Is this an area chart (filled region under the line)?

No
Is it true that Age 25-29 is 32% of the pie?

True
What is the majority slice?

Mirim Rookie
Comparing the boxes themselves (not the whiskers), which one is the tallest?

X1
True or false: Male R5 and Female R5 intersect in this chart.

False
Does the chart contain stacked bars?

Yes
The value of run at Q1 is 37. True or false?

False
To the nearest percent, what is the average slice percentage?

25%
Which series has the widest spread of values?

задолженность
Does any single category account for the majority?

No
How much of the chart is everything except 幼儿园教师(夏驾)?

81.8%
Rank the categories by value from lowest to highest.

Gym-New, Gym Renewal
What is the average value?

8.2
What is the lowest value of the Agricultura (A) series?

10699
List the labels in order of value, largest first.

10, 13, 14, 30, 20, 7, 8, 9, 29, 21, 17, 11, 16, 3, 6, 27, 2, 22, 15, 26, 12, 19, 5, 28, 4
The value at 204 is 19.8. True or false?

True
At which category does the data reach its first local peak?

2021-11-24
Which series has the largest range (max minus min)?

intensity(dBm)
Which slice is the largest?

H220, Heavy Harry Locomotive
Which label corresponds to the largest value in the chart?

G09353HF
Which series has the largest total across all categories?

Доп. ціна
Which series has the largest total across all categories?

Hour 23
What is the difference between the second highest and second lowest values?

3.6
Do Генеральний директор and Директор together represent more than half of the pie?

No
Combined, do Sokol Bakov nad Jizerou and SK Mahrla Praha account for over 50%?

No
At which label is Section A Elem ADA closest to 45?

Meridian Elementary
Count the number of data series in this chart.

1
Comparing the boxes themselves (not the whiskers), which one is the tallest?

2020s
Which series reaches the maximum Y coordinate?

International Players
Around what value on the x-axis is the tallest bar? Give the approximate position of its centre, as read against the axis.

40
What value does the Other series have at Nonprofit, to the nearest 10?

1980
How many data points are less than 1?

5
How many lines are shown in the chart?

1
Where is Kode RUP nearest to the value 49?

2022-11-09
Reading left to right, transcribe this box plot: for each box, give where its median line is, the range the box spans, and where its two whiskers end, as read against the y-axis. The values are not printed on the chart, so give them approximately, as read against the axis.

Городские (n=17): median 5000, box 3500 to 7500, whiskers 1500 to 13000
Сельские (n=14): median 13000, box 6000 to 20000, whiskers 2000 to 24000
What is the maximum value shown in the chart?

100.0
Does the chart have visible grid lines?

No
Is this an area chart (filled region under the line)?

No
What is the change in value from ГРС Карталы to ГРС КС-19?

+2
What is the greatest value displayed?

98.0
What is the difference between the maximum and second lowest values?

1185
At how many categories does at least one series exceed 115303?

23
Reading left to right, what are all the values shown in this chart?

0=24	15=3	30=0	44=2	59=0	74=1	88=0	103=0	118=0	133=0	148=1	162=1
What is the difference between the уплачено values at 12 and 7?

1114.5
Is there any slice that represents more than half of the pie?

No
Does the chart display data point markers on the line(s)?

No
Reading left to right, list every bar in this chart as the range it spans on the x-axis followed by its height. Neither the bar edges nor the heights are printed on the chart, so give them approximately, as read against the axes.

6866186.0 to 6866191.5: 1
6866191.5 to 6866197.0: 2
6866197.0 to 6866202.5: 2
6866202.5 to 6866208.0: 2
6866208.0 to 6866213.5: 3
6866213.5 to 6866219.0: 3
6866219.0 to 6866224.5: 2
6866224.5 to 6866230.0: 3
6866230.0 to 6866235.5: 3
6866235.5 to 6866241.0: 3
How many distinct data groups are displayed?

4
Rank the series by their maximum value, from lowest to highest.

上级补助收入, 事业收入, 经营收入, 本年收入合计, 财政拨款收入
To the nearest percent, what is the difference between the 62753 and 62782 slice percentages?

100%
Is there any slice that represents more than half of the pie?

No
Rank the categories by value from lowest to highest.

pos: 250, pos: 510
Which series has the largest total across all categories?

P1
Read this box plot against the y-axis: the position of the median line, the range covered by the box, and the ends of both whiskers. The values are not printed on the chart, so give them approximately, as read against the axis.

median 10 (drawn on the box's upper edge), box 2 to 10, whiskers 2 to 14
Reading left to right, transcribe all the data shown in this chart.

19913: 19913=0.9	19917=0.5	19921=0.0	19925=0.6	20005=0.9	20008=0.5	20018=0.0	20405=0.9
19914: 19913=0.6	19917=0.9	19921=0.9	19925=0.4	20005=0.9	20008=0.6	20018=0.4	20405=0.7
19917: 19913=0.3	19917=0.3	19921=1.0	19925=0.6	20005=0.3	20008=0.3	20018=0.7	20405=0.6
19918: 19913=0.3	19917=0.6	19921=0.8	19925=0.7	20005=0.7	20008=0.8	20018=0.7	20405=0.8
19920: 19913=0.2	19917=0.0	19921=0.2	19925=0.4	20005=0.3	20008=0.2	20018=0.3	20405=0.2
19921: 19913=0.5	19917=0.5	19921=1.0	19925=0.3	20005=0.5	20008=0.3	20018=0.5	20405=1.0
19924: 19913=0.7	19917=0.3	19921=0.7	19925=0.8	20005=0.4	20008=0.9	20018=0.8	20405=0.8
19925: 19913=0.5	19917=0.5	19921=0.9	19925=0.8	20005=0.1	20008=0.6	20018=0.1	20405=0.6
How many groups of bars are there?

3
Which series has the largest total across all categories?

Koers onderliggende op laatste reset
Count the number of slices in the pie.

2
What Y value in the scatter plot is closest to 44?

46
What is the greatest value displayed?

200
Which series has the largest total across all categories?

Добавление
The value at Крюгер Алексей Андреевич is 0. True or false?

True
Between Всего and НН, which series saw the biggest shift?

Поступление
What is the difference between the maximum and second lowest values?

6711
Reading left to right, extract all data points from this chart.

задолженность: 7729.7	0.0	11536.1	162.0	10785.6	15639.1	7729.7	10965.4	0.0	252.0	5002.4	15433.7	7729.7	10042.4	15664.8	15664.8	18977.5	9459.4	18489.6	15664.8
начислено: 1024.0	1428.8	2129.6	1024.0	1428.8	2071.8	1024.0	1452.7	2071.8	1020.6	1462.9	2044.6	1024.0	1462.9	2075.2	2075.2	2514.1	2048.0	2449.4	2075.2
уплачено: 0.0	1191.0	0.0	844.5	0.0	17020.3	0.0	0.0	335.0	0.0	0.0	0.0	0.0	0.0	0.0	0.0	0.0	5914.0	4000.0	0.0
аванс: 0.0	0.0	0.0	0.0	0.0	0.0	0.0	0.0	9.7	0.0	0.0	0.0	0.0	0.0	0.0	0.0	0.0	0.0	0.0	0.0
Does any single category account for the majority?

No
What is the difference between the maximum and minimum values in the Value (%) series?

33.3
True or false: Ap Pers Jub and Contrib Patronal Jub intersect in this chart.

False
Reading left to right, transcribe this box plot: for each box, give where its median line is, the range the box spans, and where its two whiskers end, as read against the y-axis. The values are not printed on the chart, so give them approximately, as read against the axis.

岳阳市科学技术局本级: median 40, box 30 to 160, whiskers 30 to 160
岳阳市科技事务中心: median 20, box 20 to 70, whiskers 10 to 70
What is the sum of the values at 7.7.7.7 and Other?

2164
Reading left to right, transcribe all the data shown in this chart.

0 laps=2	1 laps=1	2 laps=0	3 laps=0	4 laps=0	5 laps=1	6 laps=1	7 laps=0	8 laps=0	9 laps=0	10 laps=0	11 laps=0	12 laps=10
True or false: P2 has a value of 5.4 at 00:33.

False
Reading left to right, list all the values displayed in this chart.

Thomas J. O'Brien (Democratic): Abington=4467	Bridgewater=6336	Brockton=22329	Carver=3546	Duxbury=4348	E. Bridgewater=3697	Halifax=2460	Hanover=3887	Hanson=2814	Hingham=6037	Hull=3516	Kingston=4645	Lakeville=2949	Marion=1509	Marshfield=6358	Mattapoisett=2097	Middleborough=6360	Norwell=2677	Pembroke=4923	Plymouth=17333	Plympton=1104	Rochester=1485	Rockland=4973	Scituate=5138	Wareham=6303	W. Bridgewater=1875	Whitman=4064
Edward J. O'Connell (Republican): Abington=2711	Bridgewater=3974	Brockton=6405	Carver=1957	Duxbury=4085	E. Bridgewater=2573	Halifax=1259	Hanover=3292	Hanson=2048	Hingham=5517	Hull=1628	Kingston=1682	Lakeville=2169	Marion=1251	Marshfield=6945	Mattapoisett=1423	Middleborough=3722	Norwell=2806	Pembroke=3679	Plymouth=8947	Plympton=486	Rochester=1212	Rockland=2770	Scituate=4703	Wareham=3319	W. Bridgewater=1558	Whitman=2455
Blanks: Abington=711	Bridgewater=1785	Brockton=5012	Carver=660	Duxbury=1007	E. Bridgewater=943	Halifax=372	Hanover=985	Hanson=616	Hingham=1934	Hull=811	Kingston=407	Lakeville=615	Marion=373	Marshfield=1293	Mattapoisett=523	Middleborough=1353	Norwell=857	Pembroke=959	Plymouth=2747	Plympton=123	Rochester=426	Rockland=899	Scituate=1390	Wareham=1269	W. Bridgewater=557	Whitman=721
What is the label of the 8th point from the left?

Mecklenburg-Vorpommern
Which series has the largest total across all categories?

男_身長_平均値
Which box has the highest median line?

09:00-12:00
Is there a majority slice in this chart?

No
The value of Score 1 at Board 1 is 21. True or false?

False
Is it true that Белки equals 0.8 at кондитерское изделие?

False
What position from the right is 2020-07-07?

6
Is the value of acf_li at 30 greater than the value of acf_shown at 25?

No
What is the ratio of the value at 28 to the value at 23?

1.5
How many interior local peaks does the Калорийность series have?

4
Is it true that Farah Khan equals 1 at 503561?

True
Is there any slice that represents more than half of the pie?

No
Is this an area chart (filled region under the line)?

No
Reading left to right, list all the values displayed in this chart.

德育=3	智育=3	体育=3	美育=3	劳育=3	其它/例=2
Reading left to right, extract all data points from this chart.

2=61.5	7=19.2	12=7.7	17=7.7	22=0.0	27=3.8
= = = = = = =
- **Exercise**: Reproduce everything from the line containing "Mecklenburg-Vorpommern" down to the end of the data, unchanged.

- **Task solution**:
Mecklenburg-Vorpommern
Which series has the largest total across all categories?

男_身長_平均値
Which box has the highest median line?

09:00-12:00
Is there a majority slice in this chart?

No
The value of Score 1 at Board 1 is 21. True or false?

False
Is it true that Белки equals 0.8 at кондитерское изделие?

False
What position from the right is 2020-07-07?

6
Is the value of acf_li at 30 greater than the value of acf_shown at 25?

No
What is the ratio of the value at 28 to the value at 23?

1.5
How many interior local peaks does the Калорийность series have?

4
Is it true that Farah Khan equals 1 at 503561?

True
Is there any slice that represents more than half of the pie?

No
Is this an area chart (filled region under the line)?

No
Reading left to right, list all the values displayed in this chart.

德育=3	智育=3	体育=3	美育=3	劳育=3	其它/例=2
Reading left to right, extract all data points from this chart.

2=61.5	7=19.2	12=7.7	17=7.7	22=0.0	27=3.8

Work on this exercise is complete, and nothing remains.